Тем временем, перед самым бегством из города, оккупанты напали на след подпольщиков и повсюду разослали шпиков. Типы в серых шляпах вертелись на каждом шагу. Им был известен пароль группы — «Кольцо, плеть и тамбура», но никто еще не знал, что этими словами начинается одна из русских песен. Слух дошел до ушей учителя. Однажды, когда снег валил и в книжке, и на улице, появился учитель пения, но не как обычно — в пятницу, а в воскресенье, так что Николе показалось, что старик тоже проживает за день три дня, потому их пятница и пришлась на воскресенье. Вот как было дело.
Позвонили в дверь. Никола знал, что звонят, раньше, чем услышал звонок. Он почувствовал, как звук медленно пересек прихожую, потом, коснувшись занавески, свернул в кухню и спустя еще какое-то время вкатился в его комнату. Никола отправился открывать, но у него полдня уходило на один только шаг, поэтому пять обычных шагов он преодолел за сутки. И к двери подошел как раз тогда, когда было нужно, вовремя: в воскресенье вместо пятницы. Учитель извинился, сказав, что перепутал расписание уроков. Он был одет, как будто собрался в дальнюю дорогу: в желтых сапогах, с кнутом. С ним вошли двое в серых шляпах.
Старик показал им на полке над кроватью мальчика три вещи: кольцо, плеть и тамбуру.

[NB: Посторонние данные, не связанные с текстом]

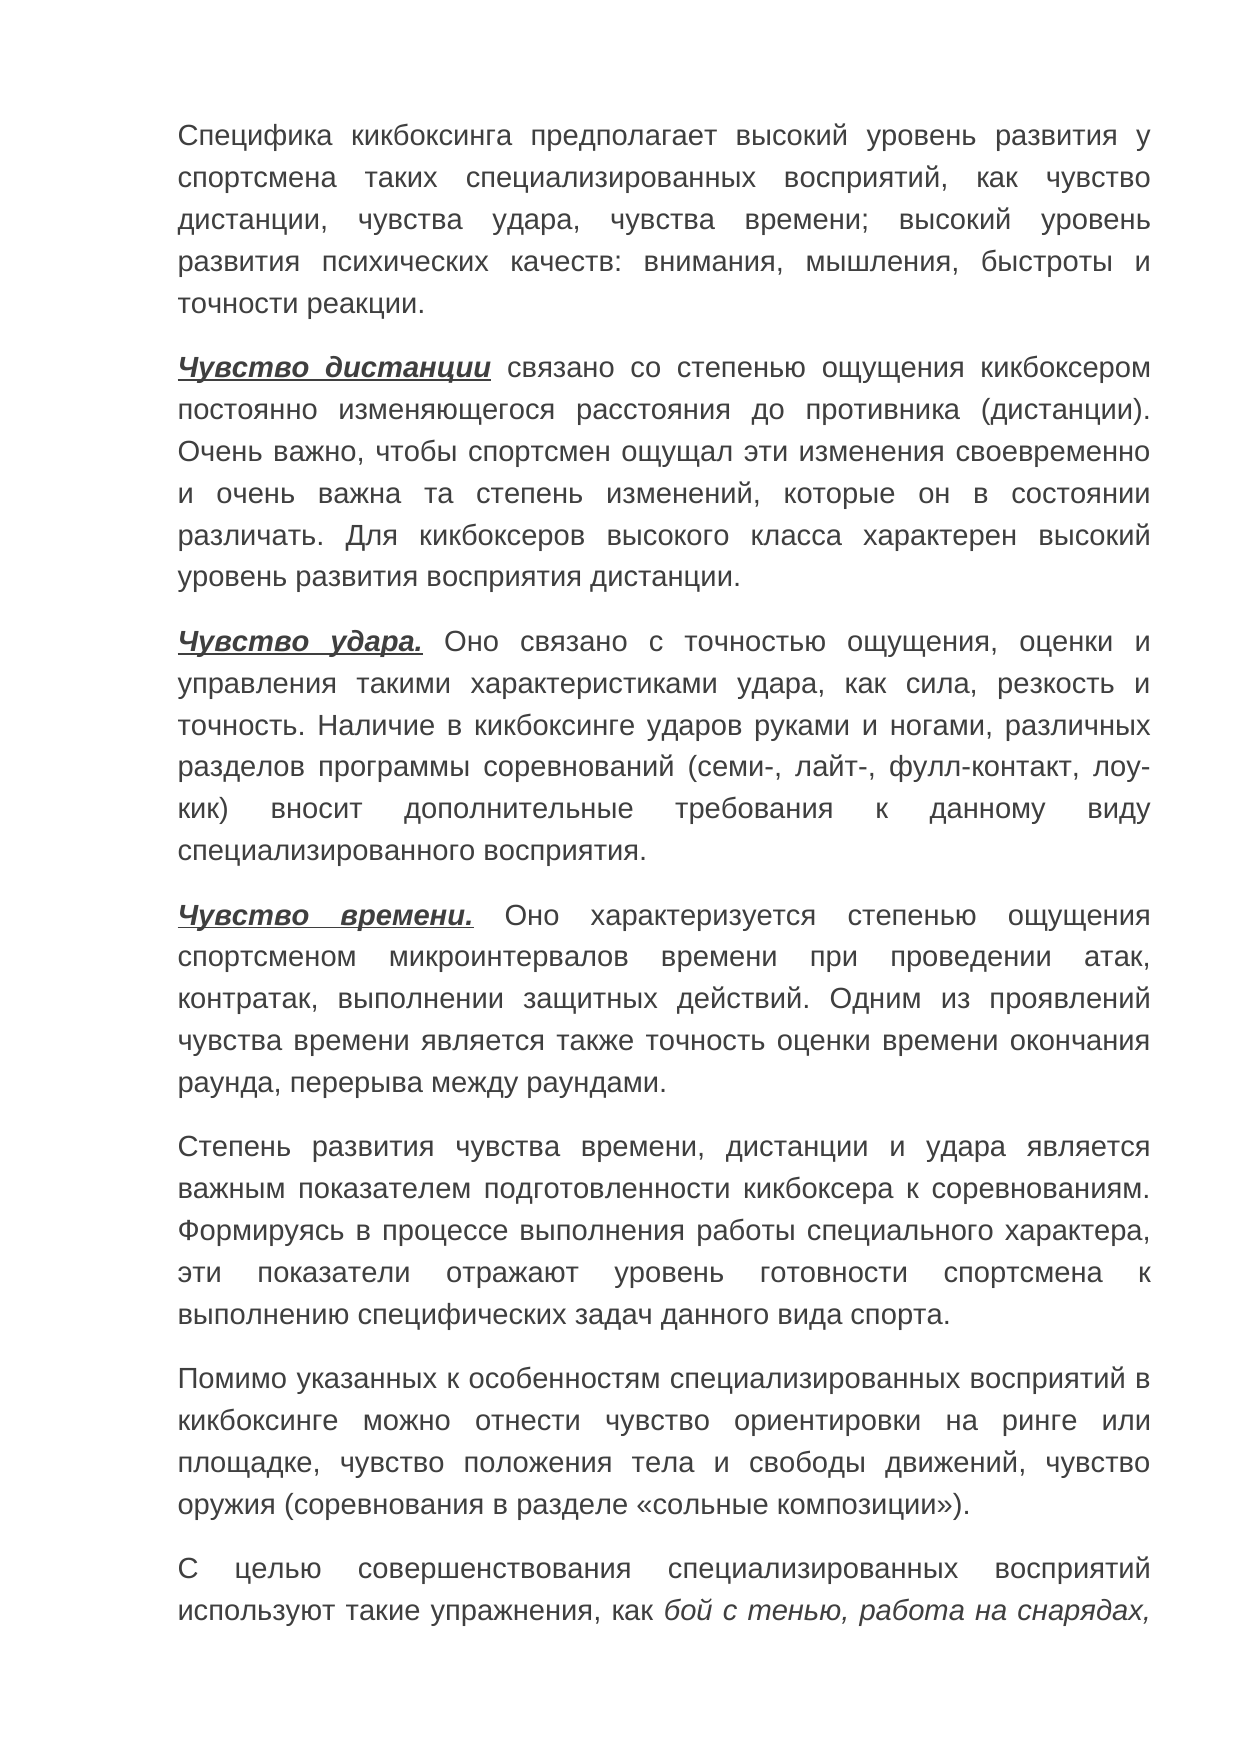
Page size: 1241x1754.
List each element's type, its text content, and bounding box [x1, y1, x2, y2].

— Это твое? — спросили Николу вошедшие.
— Мое, — спокойно ответил Биляр.
Люди в серых шляпах сгребли вещественные доказательства, заломили мальчику руки за спину, набросили ему на и печи пальто и вывели из дому. Был октябрь, холода стояли такие, что стучали зубы и трескались зеркала, русские пушки грохотали под Авалой, и Никола Биляр спросил учителя, существует ли и что означает слово продромос. То самое слово, из сна.
— Продромос, — ответил учитель, — греческое слово, означает оно предшественника, предтечу. Это имя учителя Христа.
Они дошли до Дуная, вместе с Николой сели в лодку, привязали мальчика за шею к склонившейся над рекой вербе и направили лодку к другому берегу. Он повис, по колено погрузившись в воду. Сначала он бил по воде ногами, чтобы веревка не могла затянуться и задушить его. А потом устал и обмяк.
А песня о кольце, нагайке и балалайке уже входила в город.